- What is being asked: Return every line of each item below with nothing changed.

Saved data entries:

=== Begin Enclosure ===

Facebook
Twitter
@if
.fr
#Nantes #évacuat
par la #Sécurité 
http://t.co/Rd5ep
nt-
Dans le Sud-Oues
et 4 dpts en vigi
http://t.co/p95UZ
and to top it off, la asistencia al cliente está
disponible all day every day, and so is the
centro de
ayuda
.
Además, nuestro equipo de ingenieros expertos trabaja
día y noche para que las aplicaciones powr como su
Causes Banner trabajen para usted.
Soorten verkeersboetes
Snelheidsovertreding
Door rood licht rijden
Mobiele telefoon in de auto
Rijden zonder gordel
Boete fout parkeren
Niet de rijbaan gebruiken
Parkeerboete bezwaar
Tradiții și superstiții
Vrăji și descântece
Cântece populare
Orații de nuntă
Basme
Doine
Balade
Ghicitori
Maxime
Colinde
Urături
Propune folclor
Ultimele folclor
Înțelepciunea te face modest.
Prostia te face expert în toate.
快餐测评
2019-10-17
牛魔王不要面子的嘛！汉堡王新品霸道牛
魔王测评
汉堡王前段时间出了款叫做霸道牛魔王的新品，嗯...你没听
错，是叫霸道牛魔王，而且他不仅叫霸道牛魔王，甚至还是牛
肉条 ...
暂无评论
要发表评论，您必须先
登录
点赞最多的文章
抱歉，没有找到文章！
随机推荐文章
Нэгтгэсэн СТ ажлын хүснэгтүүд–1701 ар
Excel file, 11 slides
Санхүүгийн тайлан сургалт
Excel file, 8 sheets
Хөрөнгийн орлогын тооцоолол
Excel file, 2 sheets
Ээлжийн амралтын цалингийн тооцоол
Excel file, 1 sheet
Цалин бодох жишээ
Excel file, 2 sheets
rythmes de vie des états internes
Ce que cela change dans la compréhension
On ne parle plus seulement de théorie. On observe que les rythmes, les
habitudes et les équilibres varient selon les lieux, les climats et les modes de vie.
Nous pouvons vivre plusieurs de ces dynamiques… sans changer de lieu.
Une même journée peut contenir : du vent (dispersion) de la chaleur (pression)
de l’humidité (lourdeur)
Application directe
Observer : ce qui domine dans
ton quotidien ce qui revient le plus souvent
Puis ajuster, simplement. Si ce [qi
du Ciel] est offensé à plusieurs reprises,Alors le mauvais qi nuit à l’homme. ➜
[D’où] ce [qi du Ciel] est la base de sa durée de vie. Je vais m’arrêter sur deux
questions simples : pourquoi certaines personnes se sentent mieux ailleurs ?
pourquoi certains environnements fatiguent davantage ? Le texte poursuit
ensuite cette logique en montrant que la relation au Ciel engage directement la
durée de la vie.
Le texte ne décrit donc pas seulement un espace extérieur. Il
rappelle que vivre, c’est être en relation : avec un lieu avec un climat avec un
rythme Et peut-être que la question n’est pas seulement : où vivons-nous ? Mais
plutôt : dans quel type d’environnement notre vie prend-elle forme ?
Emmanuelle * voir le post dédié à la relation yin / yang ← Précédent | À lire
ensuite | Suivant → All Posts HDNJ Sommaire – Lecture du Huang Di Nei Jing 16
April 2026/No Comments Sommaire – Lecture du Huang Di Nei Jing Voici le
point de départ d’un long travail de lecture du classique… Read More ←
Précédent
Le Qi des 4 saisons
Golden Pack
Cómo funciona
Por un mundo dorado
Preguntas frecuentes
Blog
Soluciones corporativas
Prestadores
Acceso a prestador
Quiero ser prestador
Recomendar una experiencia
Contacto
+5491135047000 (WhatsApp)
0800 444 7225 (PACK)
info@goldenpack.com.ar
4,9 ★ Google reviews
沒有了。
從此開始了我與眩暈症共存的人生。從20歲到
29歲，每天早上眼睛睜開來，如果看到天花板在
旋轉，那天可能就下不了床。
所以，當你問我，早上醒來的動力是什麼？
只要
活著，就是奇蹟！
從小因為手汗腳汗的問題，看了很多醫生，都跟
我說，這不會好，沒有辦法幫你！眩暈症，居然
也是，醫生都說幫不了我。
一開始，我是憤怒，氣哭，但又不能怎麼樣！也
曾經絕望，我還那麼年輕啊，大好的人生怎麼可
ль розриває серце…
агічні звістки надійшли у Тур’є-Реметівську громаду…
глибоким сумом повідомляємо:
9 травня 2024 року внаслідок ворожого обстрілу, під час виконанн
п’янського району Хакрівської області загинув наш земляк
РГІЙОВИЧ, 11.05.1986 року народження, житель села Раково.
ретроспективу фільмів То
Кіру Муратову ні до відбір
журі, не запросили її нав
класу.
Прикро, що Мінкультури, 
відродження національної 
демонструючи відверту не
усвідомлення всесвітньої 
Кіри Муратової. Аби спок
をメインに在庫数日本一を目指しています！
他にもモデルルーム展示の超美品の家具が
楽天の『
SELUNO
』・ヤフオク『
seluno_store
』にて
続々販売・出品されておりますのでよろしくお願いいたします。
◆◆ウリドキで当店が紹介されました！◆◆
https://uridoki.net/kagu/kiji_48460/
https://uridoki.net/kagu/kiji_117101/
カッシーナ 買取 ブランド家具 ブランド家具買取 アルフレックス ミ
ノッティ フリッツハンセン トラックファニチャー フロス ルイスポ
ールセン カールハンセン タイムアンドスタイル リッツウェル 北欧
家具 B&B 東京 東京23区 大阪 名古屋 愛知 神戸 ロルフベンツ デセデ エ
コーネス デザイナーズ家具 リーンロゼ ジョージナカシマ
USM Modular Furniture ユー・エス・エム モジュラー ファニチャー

=== End Enclosure ===

- Answer to the problem:
Facebook
Twitter
@if
.fr
#Nantes #évacuat
par la #Sécurité 
http://t.co/Rd5ep
nt-
Dans le Sud-Oues
et 4 dpts en vigi
http://t.co/p95UZ
and to top it off, la asistencia al cliente está
disponible all day every day, and so is the
centro de
ayuda
.
Además, nuestro equipo de ingenieros expertos trabaja
día y noche para que las aplicaciones powr como su
Causes Banner trabajen para usted.
Soorten verkeersboetes
Snelheidsovertreding
Door rood licht rijden
Mobiele telefoon in de auto
Rijden zonder gordel
Boete fout parkeren
Niet de rijbaan gebruiken
Parkeerboete bezwaar
Tradiții și superstiții
Vrăji și descântece
Cântece populare
Orații de nuntă
Basme
Doine
Balade
Ghicitori
Maxime
Colinde
Urături
Propune folclor
Ultimele folclor
Înțelepciunea te face modest.
Prostia te face expert în toate.
快餐测评
2019-10-17
牛魔王不要面子的嘛！汉堡王新品霸道牛
魔王测评
汉堡王前段时间出了款叫做霸道牛魔王的新品，嗯...你没听
错，是叫霸道牛魔王，而且他不仅叫霸道牛魔王，甚至还是牛
肉条 ...
暂无评论
要发表评论，您必须先
登录
点赞最多的文章
抱歉，没有找到文章！
随机推荐文章
Нэгтгэсэн СТ ажлын хүснэгтүүд–1701 ар
Excel file, 11 slides
Санхүүгийн тайлан сургалт
Excel file, 8 sheets
Хөрөнгийн орлогын тооцоолол
Excel file, 2 sheets
Ээлжийн амралтын цалингийн тооцоол
Excel file, 1 sheet
Цалин бодох жишээ
Excel file, 2 sheets
rythmes de vie des états internes
Ce que cela change dans la compréhension
On ne parle plus seulement de théorie. On observe que les rythmes, les
habitudes et les équilibres varient selon les lieux, les climats et les modes de vie.
Nous pouvons vivre plusieurs de ces dynamiques… sans changer de lieu.
Une même journée peut contenir : du vent (dispersion) de la chaleur (pression)
de l’humidité (lourdeur)
Application directe
Observer : ce qui domine dans
ton quotidien ce qui revient le plus souvent
Puis ajuster, simplement. Si ce [qi
du Ciel] est offensé à plusieurs reprises,Alors le mauvais qi nuit à l’homme. ➜
[D’où] ce [qi du Ciel] est la base de sa durée de vie. Je vais m’arrêter sur deux
questions simples : pourquoi certaines personnes se sentent mieux ailleurs ?
pourquoi certains environnements fatiguent davantage ? Le texte poursuit
ensuite cette logique en montrant que la relation au Ciel engage directement la
durée de la vie.
Le texte ne décrit donc pas seulement un espace extérieur. Il
rappelle que vivre, c’est être en relation : avec un lieu avec un climat avec un
rythme Et peut-être que la question n’est pas seulement : où vivons-nous ? Mais
plutôt : dans quel type d’environnement notre vie prend-elle forme ?
Emmanuelle * voir le post dédié à la relation yin / yang ← Précédent | À lire
ensuite | Suivant → All Posts HDNJ Sommaire – Lecture du Huang Di Nei Jing 16
April 2026/No Comments Sommaire – Lecture du Huang Di Nei Jing Voici le
point de départ d’un long travail de lecture du classique… Read More ←
Précédent
Le Qi des 4 saisons
Golden Pack
Cómo funciona
Por un mundo dorado
Preguntas frecuentes
Blog
Soluciones corporativas
Prestadores
Acceso a prestador
Quiero ser prestador
Recomendar una experiencia
Contacto
+5491135047000 (WhatsApp)
0800 444 7225 (PACK)
info@goldenpack.com.ar
4,9 ★ Google reviews
沒有了。
從此開始了我與眩暈症共存的人生。從20歲到
29歲，每天早上眼睛睜開來，如果看到天花板在
旋轉，那天可能就下不了床。
所以，當你問我，早上醒來的動力是什麼？
只要
活著，就是奇蹟！
從小因為手汗腳汗的問題，看了很多醫生，都跟
我說，這不會好，沒有辦法幫你！眩暈症，居然
也是，醫生都說幫不了我。
一開始，我是憤怒，氣哭，但又不能怎麼樣！也
曾經絕望，我還那麼年輕啊，大好的人生怎麼可
ль розриває серце…
агічні звістки надійшли у Тур’є-Реметівську громаду…
глибоким сумом повідомляємо:
9 травня 2024 року внаслідок ворожого обстрілу, під час виконанн
п’янського району Хакрівської області загинув наш земляк
РГІЙОВИЧ, 11.05.1986 року народження, житель села Раково.
ретроспективу фільмів То
Кіру Муратову ні до відбір
журі, не запросили її нав
класу.
Прикро, що Мінкультури, 
відродження національної 
демонструючи відверту не
усвідомлення всесвітньої 
Кіри Муратової. Аби спок
をメインに在庫数日本一を目指しています！
他にもモデルルーム展示の超美品の家具が
楽天の『
SELUNO
』・ヤフオク『
seluno_store
』にて
続々販売・出品されておりますのでよろしくお願いいたします。
◆◆ウリドキで当店が紹介されました！◆◆
https://uridoki.net/kagu/kiji_48460/
https://uridoki.net/kagu/kiji_117101/
カッシーナ 買取 ブランド家具 ブランド家具買取 アルフレックス ミ
ノッティ フリッツハンセン トラックファニチャー フロス ルイスポ
ールセン カールハンセン タイムアンドスタイル リッツウェル 北欧
家具 B&B 東京 東京23区 大阪 名古屋 愛知 神戸 ロルフベンツ デセデ エ
コーネス デザイナーズ家具 リーンロゼ ジョージナカシマ
USM Modular Furniture ユー・エス・エム モジュラー ファニチャー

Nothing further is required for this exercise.